PROMPT 1:
In the forum thread about the Leyland 500 engine, who took over the 700 project after Sir Henry Spurrier's death?
PROMPT 2:
Write the next part of the forum thread about the Leyland 500 engine, picking up after its final sentence.

EXTRACT:
BEST 'ERGO' ?

ramone:

Carryfast:

kr79:
I remember reading years ago that the fixed head engine was reduced in size during the design to bring the weight under 1 ton. Dont know if theres any truth in it though.
Also that there was a high rejection rate on the production line but how many also slipped through the net.
So it could be poor tooling and casting that didnt help as it seems by all acounts you got one that was either super reliable or more likely one that [zb] it self on s regular basis.

There seems to be a difference in the reasoning given in some explanations compared to others for the capacity of the 500.IE some say it was all about space while others say it was all about weight. :confused:

It wouldn’t be surprising that ‘if’ it had been the case,that Leyland’s bean counters had been stupid enough to order just the downscaling of the 700,instead of ordering the designing a different smaller capacity fixed head engine,and then expected it to work,to have then had to think up an excuse quick to put the blame anywhere else but where it belonged when it inevitably didn’t work. :bulb: Which might be a possibility considering the documented reports that the thing was manufactured on new machinery which was purchased to do the job which would then make the excuse of so called out of tolerance machining less credible. :bulb:

It would also explain why Dr Fogg seems to have walked away because of his ‘issues’ concerning the use of the 500 engine design with no documented reports as to his exact reasoning for doing so.Especially if,to add insult to injury of using a too small engine capacity for it’s design aims,the beancounters then also effectively and erroneously butchered the 700 engine design,that he seems to have had faith in,to do it.All because of a bs weight saving crusade,let alone if it had been because Leyland needed something which would fit under the too small/low set ERGO cab. :open_mouth: :unamused:

However engineering logic says that there’s no way that the 500 could have had any connection with the 700 with both having had to have been two different engines.Which would have simply meant that the bean counters in control of Leyland chose the wrong option beween the two ideas possibly in view of the documented compromised engine space available with the ERGO cab.Then true to form tried to cover themselves by putting the blame elsewhere and using misinformation to change story of how it all happened from the outset.Especially if the whole thing had been the result of flawed thinking in following Mueller’s advice. :open_mouth: :unamused: :laughing:

As for the reliable 500’s v the grenades I’d bet that would have been a case of those that were used in the lighter weight applications running at a lot less than 32 t gross. :bulb:

Well according to what ive read it was Sir Henry Spurrier who was the brains behind the 700 ,he was still in conversation with Dr Mueller whilst the project was going on but his untimely death broke links with Germany and the project was taken over by Norman Tattersall ,no mention anywhere of Dr Fogg .It clearly states that the only reason it was downscaled was the height of it.Now reading into it im sure you would have been a big fan of Sir Henry Spurrier as he wanted back in59/60 an engine that could have produced 300 bhp+ so obviously the forward thinking was there

Which still leaves the inconvenient matter as to where did Knowles get the idea that it was Spurrier ( obviously with the connection with Mueller ) who stated that the 500 idea was there from the outset with references to it’s design aims being that of ‘doing the work of an 11 litre + engine in the long haul sector’ :question: .Added to which is that issue that there’s no way that a 700 engine can just be ‘downscaled’ to make it into a 500.The two engines would have needed to have been different designs,using different coponents,from their respective outsets.

EXTRACTED MATERIAL:
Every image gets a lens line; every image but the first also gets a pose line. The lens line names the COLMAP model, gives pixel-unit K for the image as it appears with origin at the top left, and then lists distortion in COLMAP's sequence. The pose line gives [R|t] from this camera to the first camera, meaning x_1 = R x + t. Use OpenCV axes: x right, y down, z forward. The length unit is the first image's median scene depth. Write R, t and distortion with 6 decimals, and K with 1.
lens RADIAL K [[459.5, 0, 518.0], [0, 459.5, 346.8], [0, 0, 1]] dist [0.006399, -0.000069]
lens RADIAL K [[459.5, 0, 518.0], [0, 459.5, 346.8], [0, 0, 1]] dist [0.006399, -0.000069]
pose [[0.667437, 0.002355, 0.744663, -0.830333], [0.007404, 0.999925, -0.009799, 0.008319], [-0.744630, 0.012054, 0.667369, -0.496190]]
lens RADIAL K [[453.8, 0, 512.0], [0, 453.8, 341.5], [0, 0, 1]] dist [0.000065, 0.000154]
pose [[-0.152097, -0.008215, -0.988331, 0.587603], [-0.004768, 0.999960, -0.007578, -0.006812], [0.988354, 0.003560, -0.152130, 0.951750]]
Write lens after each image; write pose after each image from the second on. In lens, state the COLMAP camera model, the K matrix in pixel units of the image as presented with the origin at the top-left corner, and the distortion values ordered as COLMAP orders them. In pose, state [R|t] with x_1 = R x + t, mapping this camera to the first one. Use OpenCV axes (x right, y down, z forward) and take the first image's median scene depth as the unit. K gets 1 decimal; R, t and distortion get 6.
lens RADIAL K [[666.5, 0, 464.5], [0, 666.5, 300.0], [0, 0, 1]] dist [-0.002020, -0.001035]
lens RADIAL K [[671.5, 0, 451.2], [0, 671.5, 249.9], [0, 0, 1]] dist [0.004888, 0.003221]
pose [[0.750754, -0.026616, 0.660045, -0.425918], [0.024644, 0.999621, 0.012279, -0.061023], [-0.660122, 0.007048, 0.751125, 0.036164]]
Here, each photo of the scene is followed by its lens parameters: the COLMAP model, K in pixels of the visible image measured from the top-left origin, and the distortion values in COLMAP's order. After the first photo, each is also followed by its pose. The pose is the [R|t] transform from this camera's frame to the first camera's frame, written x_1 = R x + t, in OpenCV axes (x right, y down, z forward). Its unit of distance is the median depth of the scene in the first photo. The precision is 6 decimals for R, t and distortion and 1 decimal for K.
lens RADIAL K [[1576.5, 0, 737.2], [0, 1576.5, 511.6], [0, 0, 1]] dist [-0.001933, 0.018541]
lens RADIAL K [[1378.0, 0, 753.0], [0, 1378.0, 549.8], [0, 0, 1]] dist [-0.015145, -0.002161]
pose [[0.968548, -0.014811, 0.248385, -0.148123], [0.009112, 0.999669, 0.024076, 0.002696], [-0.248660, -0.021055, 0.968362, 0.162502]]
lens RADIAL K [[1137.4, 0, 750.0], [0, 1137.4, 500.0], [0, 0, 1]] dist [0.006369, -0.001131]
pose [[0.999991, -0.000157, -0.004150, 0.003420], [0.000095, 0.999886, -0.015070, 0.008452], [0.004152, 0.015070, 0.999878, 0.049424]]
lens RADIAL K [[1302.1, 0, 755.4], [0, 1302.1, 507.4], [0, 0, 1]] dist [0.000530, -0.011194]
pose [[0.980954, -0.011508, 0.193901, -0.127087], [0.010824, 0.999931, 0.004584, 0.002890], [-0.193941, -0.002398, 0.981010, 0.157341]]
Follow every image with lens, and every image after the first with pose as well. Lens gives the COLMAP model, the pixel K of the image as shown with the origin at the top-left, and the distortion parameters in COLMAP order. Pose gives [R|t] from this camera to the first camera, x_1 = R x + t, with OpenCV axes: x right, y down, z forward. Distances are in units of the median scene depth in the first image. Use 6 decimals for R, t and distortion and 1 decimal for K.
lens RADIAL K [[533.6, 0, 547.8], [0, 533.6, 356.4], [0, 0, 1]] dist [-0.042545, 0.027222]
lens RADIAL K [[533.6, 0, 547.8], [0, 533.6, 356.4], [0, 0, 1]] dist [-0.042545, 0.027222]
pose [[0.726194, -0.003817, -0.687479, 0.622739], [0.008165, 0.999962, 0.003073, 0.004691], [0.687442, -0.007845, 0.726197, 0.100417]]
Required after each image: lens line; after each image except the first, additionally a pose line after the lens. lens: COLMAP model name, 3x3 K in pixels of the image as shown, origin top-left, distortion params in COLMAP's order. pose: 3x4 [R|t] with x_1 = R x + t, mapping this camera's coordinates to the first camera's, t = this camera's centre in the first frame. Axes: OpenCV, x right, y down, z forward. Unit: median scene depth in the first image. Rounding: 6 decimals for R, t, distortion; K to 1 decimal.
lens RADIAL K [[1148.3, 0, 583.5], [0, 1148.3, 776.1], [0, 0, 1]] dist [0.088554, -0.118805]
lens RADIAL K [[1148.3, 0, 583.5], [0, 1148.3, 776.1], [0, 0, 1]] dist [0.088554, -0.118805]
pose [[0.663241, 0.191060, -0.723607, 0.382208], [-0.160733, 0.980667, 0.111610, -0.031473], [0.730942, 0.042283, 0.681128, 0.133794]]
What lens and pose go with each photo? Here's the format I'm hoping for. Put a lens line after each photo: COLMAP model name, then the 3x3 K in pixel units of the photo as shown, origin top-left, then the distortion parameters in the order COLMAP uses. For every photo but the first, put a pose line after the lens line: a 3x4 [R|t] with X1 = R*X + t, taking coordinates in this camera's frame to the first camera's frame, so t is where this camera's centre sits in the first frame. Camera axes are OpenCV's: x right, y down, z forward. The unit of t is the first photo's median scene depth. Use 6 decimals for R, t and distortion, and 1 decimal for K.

WRITTEN RESPONSE 1:
Norman Tattersall

WRITTEN RESPONSE 2:
Reading between the lines of all the different accounts there was definitely plenty of forward thinking going on in at least one of the firms that made up the Leyland Truck Group.However all the evidence seems to suggest that the forward thinking in question was all on the part of Dr Fogg and AEC not Spurrier and Leyland.What followed seems to have been a an orchestrated campaign of misinformation to cover up what actually took place concerning the bean counters backing the wrong choices in the case of Spurrier’s ( and Mueller’s ) 500 engine idea and the ERGO/Marathon cab as opposed to Dr Fogg’s 700 engine idea and the 3 VTG project.In this case,as I’ve said,the VTG cab would have at least made for a more competitive product than the ERGO/Marathon while the 700 engine might just have given Leyland the breathing space and time it needed to develop the TL12 asuming that it was cost effective to do so v the use of outsourced engines.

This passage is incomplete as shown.